Document excerpt: Begin

PyPI initially experienced delays in features which used a centralized task queue (such as purging the CDN cache and sending emails) due to a poorly performing task type. This was followed by an outage due to the combination of the steps taken to mitigate the queue issue and unrelated changes that affected PyPI’s performance, resulting in PyPI becoming unavailable via the web or for installations.
On Thu, 23 Jun 2022 at 04:55 UTC, PyPI admins deployed a change which introduced a new periodic task designed to aggregate statistics about 2FA usage on PyPI. This task was designed to run every 5 minutes and sampled multiple counts of different characteristics of 2FA usage.
This task used a database query that attempted to count a large number of rows, and had poor performance, causing high database utilization and a long processing time for the task. However, while long-running, the task was finishing and publishing metrics, and so PyPI admins were unaware of its poor performance. Over time, however, the tasks that workers were actively working on began to include more and more of these poorly-performing tasks, exhausting the number of available workers to process other tasks.
On Sun, 26 Jun 2022 at 17:29 UTC, PyPI admins deployed an unrelated change which replaced the JSON serializer used by PyPI from the standard library JSON serializer to a third-party JSON serializer, with benchmarks indicating that this would result in a 6x savings on time to serialize JSON, and thus a significant savings on response time for PyPI’s various JSON-rendering endpoints.
At 21:06 UTC, PyPI admins began to receive reports that newly published versions were not being immediately updated in the web frontend for PyPI, not installable, and that emails were delayed. However, because the queue backlog was sufficiently small at this point, this small number of early reports were resolved within an hour and attributed to transient errors.
Over the course of the following 12 hours, which coincided with the US EST evening, night and early morning, PyPI admins received an increasing stream of user reports that emails were delayed and project pages were not updating.

Document excerpt: End
Material shown: Begin

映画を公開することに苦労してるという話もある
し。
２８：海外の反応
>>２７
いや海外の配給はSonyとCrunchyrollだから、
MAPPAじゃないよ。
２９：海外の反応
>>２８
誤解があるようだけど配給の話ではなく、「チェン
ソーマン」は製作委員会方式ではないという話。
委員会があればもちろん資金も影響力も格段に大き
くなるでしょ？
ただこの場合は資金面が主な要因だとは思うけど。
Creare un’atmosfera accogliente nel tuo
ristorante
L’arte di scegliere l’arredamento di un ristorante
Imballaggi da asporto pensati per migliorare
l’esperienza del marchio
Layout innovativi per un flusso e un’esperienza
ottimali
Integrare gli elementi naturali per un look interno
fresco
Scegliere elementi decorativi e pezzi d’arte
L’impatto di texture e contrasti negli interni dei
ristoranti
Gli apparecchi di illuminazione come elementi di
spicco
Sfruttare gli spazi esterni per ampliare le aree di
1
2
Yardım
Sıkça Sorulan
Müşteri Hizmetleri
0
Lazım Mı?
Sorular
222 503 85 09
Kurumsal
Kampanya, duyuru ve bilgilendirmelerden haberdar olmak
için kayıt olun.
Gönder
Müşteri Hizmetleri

Material shown: End
Material shown: Begin

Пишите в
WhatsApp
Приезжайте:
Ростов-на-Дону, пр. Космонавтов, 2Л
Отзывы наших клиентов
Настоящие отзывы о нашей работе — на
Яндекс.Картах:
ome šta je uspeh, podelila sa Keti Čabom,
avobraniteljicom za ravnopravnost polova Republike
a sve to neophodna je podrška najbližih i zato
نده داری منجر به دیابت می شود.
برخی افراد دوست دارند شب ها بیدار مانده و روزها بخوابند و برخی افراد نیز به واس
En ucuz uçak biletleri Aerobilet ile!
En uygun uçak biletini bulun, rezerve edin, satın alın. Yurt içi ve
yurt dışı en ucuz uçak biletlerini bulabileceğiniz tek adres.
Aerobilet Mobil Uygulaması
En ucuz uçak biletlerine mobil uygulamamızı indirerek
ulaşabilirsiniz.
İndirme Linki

Material shown: End

:: Exercise instructions ::
a - In the PyPI incident report, how often was the new task that aggregated 2FA usage statistics designed to run?
b - Carry the PyPI incident report forward from its final sentence.
The rows have nothing to do with the PyPI incident report.

:: Answers for the tasks ::
a - Every 5 minutes.

b -
On Mon, 27 Jun 2022 at 15:43 UTC, PyPI admins determined that PyPI’s task queue had a significant backlog, with more than 46K pending tasks, with the oldest task being more than 14 hours old, and began attempting to mitigate the backlog.
PyPI admins determined that the backlog correlated with an increase in CPU usage by the database, and that there were at least two poorly-performing queries: one which had been introduced in the task for the 2FA metrics, and another which was due to a historical implementation detail of how PyPI projects are modeled in the database, where normalized project names are not stored in the database, but generated upon request based on the un-normalized project name
To mitigate the load on the database, PyPI admins immediately began canceling the long-running database queries that resulted from the poorly performing task, in an attempt to remove as many as possible from the queue and free up workers to complete other tasks. Simultaneously, admins prepared two separate changes to mitigate the two poorly-performing queries: one to temporarily disable the poorly performing metrics task, and a second to add a column in the database which stored the normalized project name.
At 15:53 UTC, PyPI admins deployed the first change that disabled the 2FA metrics task, which resulted in stopping additional long-running queries from being created. Admins continued to manually reap the poorly performing query as PyPI’s workers began to drain the backlog of other tasks. At this time, the size of the queue began to decrease.
At 16:19 UTC, PyPI admins deployed the second change which added a column for the normalized project name. This included a large migration which unexpectedly locked PyPI’s database for a significant amount of time, resulting in PyPI backends being unable to create new database connections, becoming unhealthy, and causing responses to fail.
At 16:45 UTC, the migration finished and PyPI backends began to recover, however PyPI still continued to intermittently return errors and did not become fully healthy, which was not explicable based on the previous mitigations.
After investigation, PyPI admins determined that workers were crashing due to exceeding their allotted memory usage. Admins determined that the natural increase in requests after having an outage resulted in a large amount of memory being consumed by the new JSON serializer, which had higher memory footprint than the previous JSON serializer.
At 17:41 UTC, PyPI admins deployed a change reverting the new JSON serializer back to the original serializer, and backends eventually returned to healthy status.
As a result of the task queue becoming increasingly large, user-facing tasks such as CDN purges and emails became more and more delayed. Delayed CDN purges meant that the PEP-503 ‘simple’ API was not getting updated and installers were unable to become aware of newly-published packages or new versions of existing packages. Additionally, the web frontend was not displaying new versions or new packages. Users attempting to create accounts and verify email addresses were unable to do so as well.
At the peak, the task queue had nearly 50K pending tasks, and the oldest task in the queue was more than 14 hours old, whereas this queue normally has less than 100 pending tasks on average and tasks are completed in less than 1 second.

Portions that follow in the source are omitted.